November 20, 2018 — The prices for all forms of pollock look set to continue to increase next year, sources in the US, Russia, China and Europe told Undercurrent News.
Prices for pin-bone out (PBO) blocks, double-frozen fillet blocks, and the headed and gutted (H&G) raw material the latter is based on, all look set for higher levels in 2019, having already firmed in 2018, the sources said.
During the China Fisheries & Seafood Expo, held Nov. 7-9 in a venue close to Qingdao, ex-warehouse prices of around $3,500 per-metric-ton were being discussed for PBO blocks for A season. Prices for B season of 2018 were done around $3,350/t.
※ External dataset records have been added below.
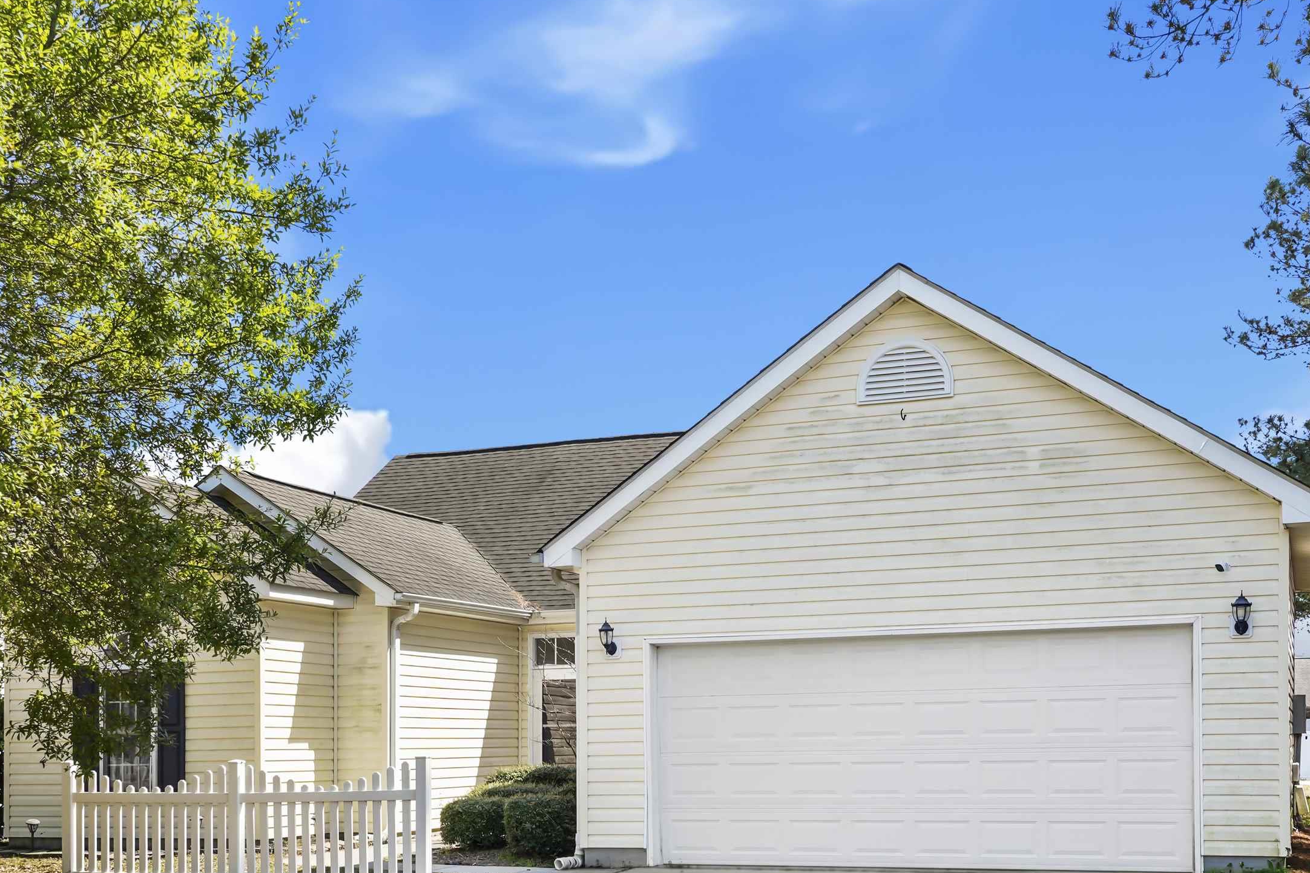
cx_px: 653
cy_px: 534
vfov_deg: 30.4
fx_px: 1601
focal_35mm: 44
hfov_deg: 44.5
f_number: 8
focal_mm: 31
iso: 100
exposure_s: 1/80
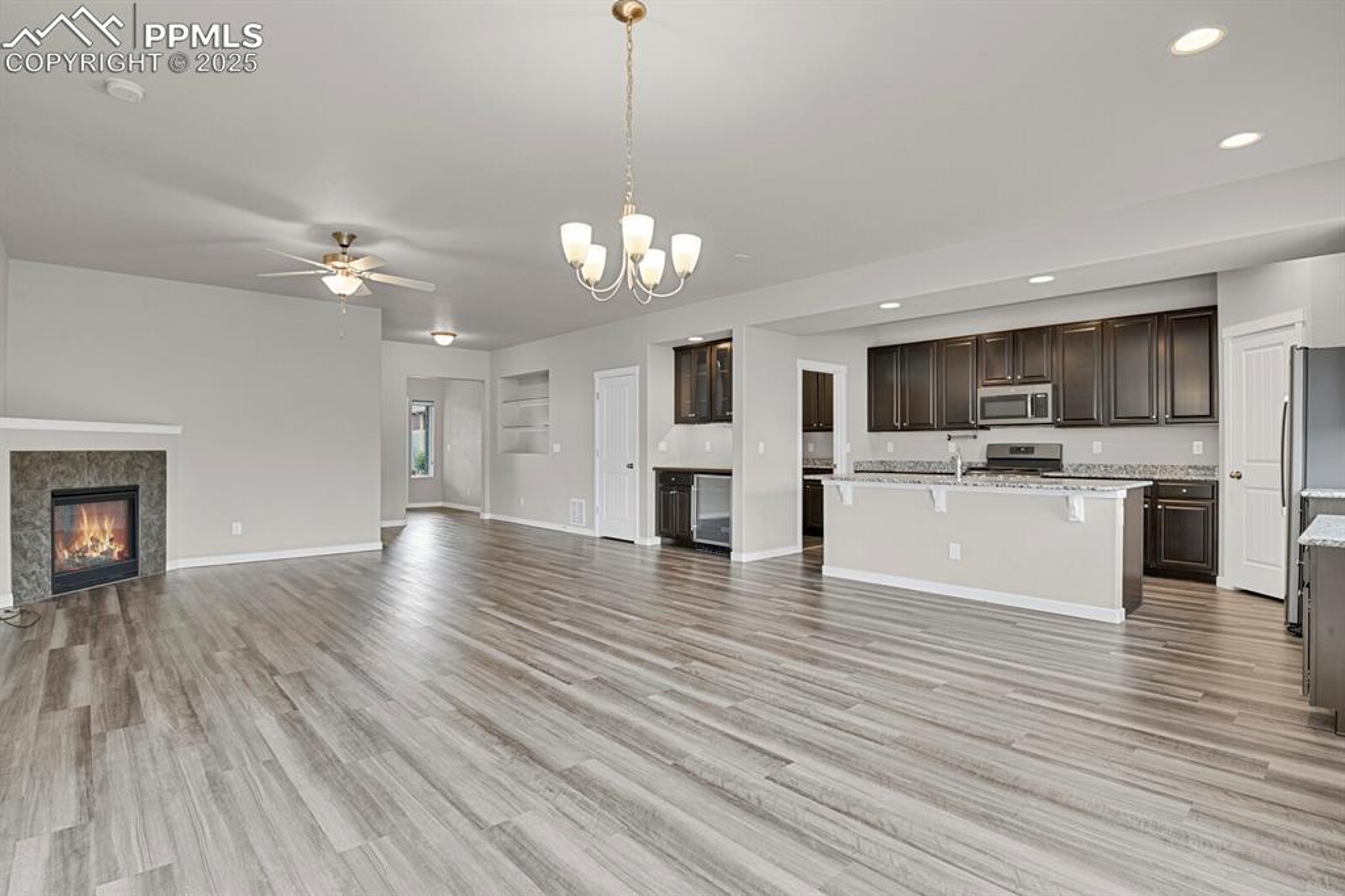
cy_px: 448
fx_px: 635
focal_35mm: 17
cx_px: 672
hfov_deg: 93.3
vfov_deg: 70.4
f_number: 8
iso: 250
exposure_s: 2
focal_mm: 17
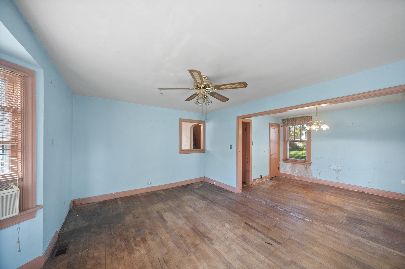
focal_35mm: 12
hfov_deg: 112.7
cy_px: 134
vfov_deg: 89.9
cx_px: 202
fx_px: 135
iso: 400
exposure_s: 1/5
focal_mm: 12
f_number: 8
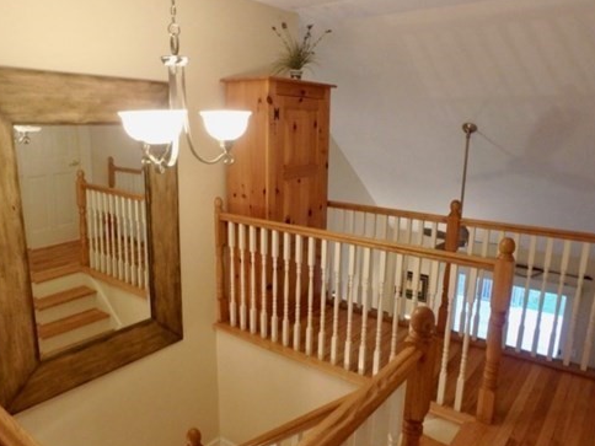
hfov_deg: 67.2
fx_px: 447
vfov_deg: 53.0
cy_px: 245
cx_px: 274
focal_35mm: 26
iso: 500
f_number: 3.5
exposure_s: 1/30
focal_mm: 3.7
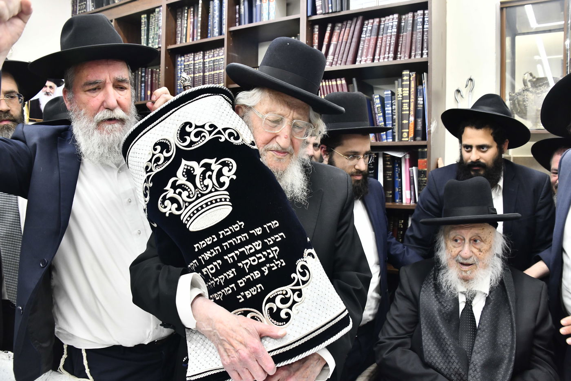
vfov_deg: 46.4
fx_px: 444
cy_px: 190
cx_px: 286
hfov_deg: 65.5
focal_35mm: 28
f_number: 5.6
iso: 1250
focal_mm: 28
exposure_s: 1/160
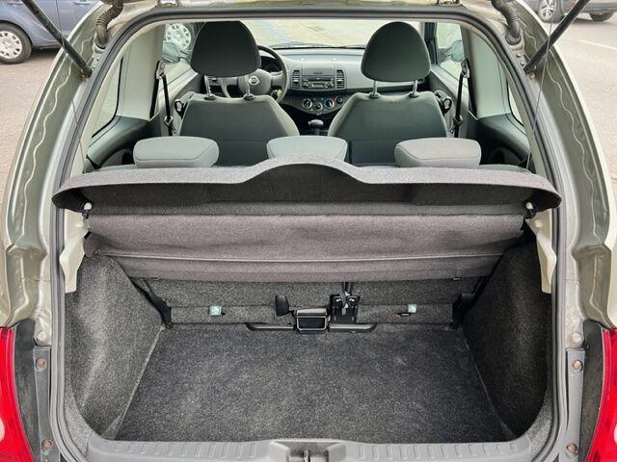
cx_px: 308
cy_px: 231
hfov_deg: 67.3
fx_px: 463
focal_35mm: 26
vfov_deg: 53.1
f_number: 1.5
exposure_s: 1/83
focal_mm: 5.7
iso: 125
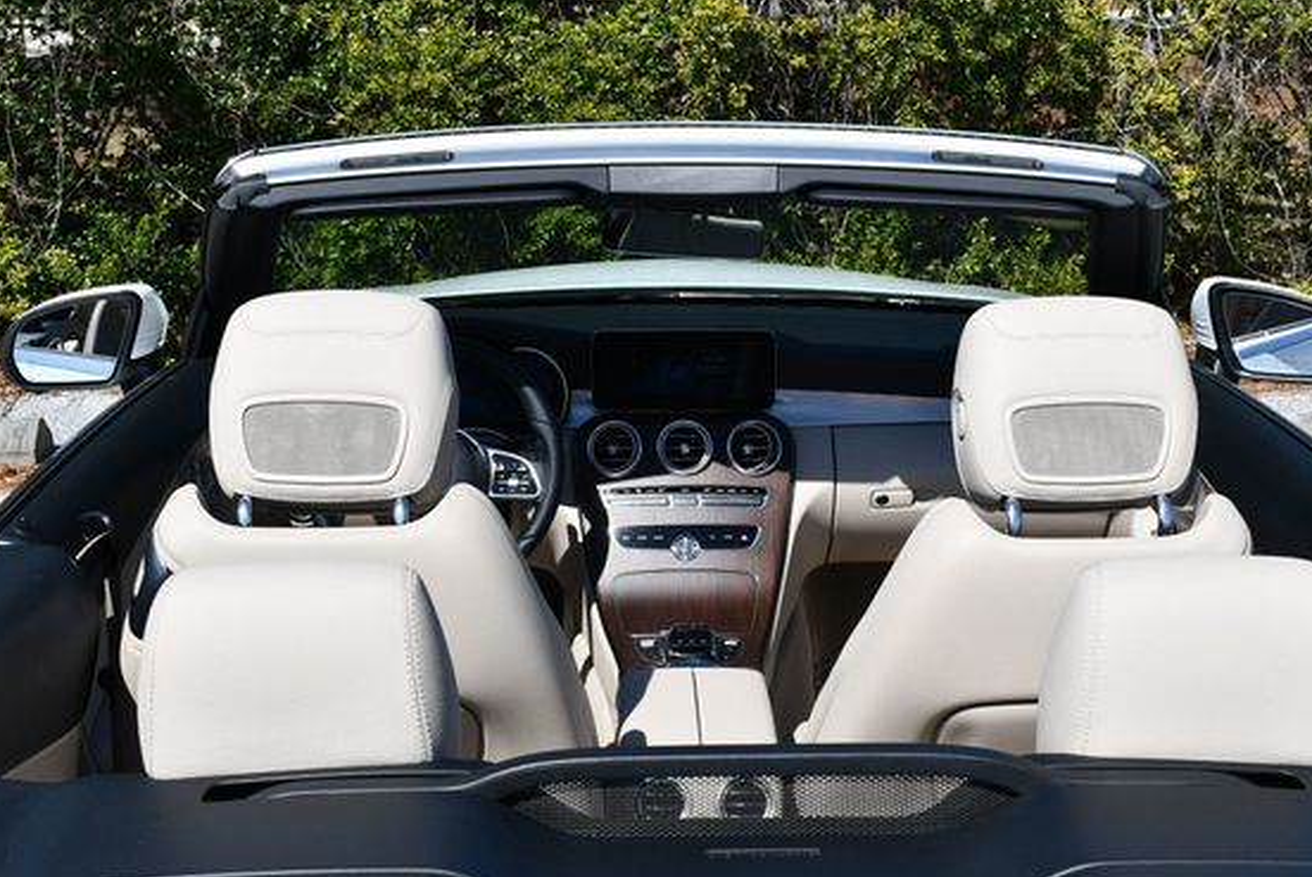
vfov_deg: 26.5
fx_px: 1860
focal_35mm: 51
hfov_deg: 38.9
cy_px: 440
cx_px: 670
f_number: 9
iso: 100
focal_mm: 22
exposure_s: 1/320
Also, double frozen fillet block prices of around $3,200/t are also being discussed for next year.
“We see the price of $3,500/t reached and confirmed and we will take it up from there,” Fedor Kirsanov, CEO of Russian Fishery Company (RFC), told Undercurrent at the show, of the situation with PBO. US suppliers and also a large European buyer confirmed this level.
The level in the A season of 2018 was around $3,000/t (see image below and use the Undercurrent prices portal for interactive data), a leap from the very low level of around $2,350/t hit in the B season of 2017, as the price bottomed out. The pace of the increase has shocked buyers, but producers have been quick to point out this is only a return to a historical norm.
“We felt the fall was pretty quick. Now, it’s going more back to normal. It’s also not like pollock has gone off the charts. It’s back to a level where everyone can make money. It’s going back to a level where producers can make investments,” Tom Enlow, CEO of UniSea — a pollock, cod and crab processing plant in Dutch Harbor, Alaska, which is owned by Japan’s Nippon Suisan Kaisha (Nissui) — told Undercurrent.
The speed of the price increase has been driven by new markets taking the fish, he said.
“When the prices were very low, the producers looked at new markets. There has been more focus on deepskin for Asia and also surimi. Demand for surimi has been very strong, due to the shortfall in warmwater surimi,” the Nissui executive said. “The shortage in warmwater is the reason Thailand is so hot at the moment for surimi. Also, Japan is stable, but they take almost half of the surimi the US produces.”